Um lugar para a branquinha

Não satisfeitos apenas com a liberação da cerveja nos estádios – já que somente a patrocinadora oficial da competição poderá ser vendida –, o Sindicato das Indústrias de Cervejas e Bebidas em Geral vai tentar emplacar a cachaça nos campos. A entidade pede apoio da Federação das Indústrias do Estado de Minas Gerais (Fiemg) para mediar os contatos políticos pela liberação da bebida. “Não existe uma argumentação lógica para proibir. Os argumentos foram os da violência, mas não vejo nenhum estudo que mostre de forma clara que essa redução ocorreu”, afirma o diretor do sindicato Cristiano Lamego, explicando que junto haveria campanha educativa pelo consumo consciente.
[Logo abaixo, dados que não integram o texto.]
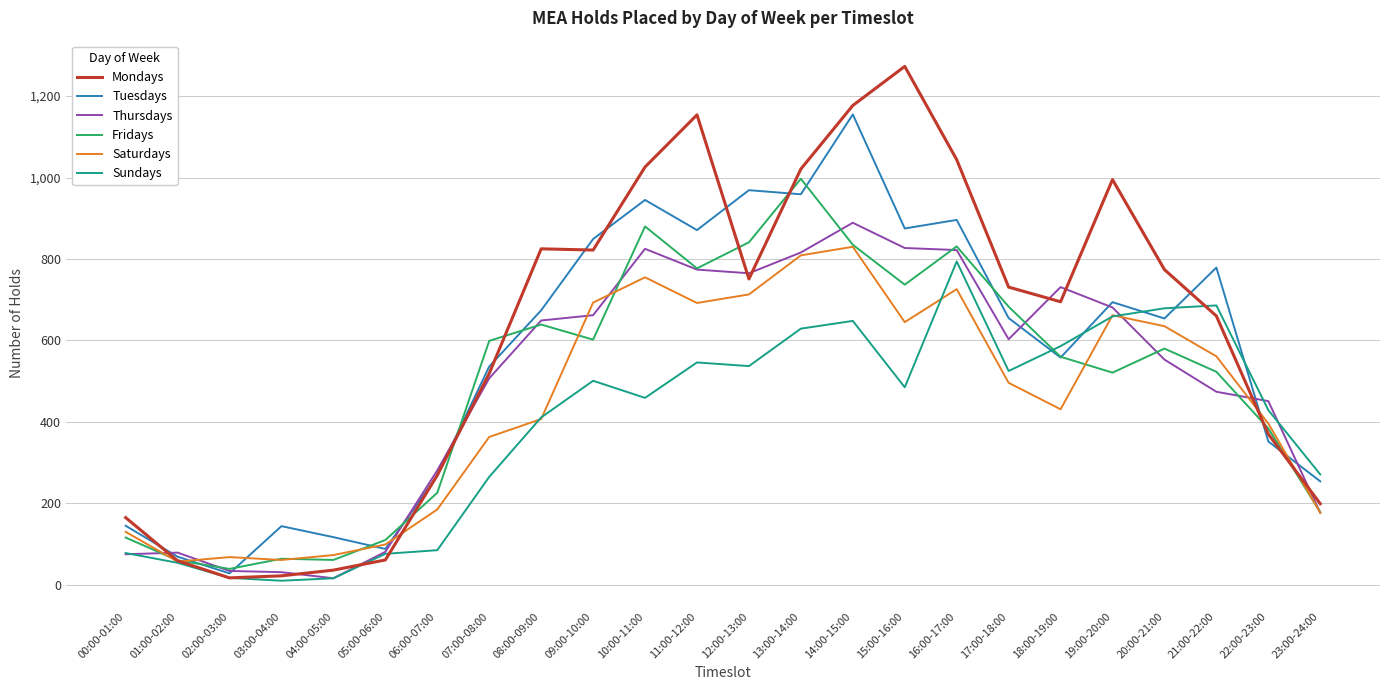

Between 06:00-07:00 and 11:00-12:00, which series saw the biggest shift?

Mondays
A cachaça, como bebida oficial do Brasil por decreto federal e patrimônio cultural e imaterial de Minas (lei estadual), não poderia ficar de fora da batalha. “Estamos em entendimento com as secretarias da Agricultura e da Copa para liberar também nos estádios, como foi feito no México com a tequila. A Fifa costuma abrir exceção para bebidas regionais”, alega. Já há acordo para divulgação do produto em bares, hotéis e eventos da Copa. O secretário de Agricultura, Elmiro Nascimento, negou que haja uma negociação pela venda especificamente nos estádios, mas afirmou que o estado pretende divulgar cachaça, café e queijo. De acordo com o secretário de Governo, Danilo de Castro, o assunto ainda não foi colocado em discussão na esfera do Executivo. A bola está, portanto, com o Legislativo.

Memória

Termo assinado em Minas


Em 2006, o Conselho Nacional de Procuradores-Gerais de Justiça do Ministério Público dos Estados realizou uma série de encontros para deliberar sobre a questão das bebidas alcóolicas dentro dos estádios e sugeriu que fosse proibida a venda e consumo, como requisito para a implantação de planos e políticas de segurança que coíbam a violência nas arenas. O Conselho recomendou que a CBF adotasse as medidas necessárias para que a norma fosse cumprida. Dois anos depois, em 2008, o Ministério Público mineiro assinou um Termo de Ajustamento de Conduta (TAC) – ferramenta jurídica que garante a legitimidade de uma norma – com o governo estadual, federação de futebol e clubes para proibir a venda de bebidas em jogos de futebol em Minas Gerais.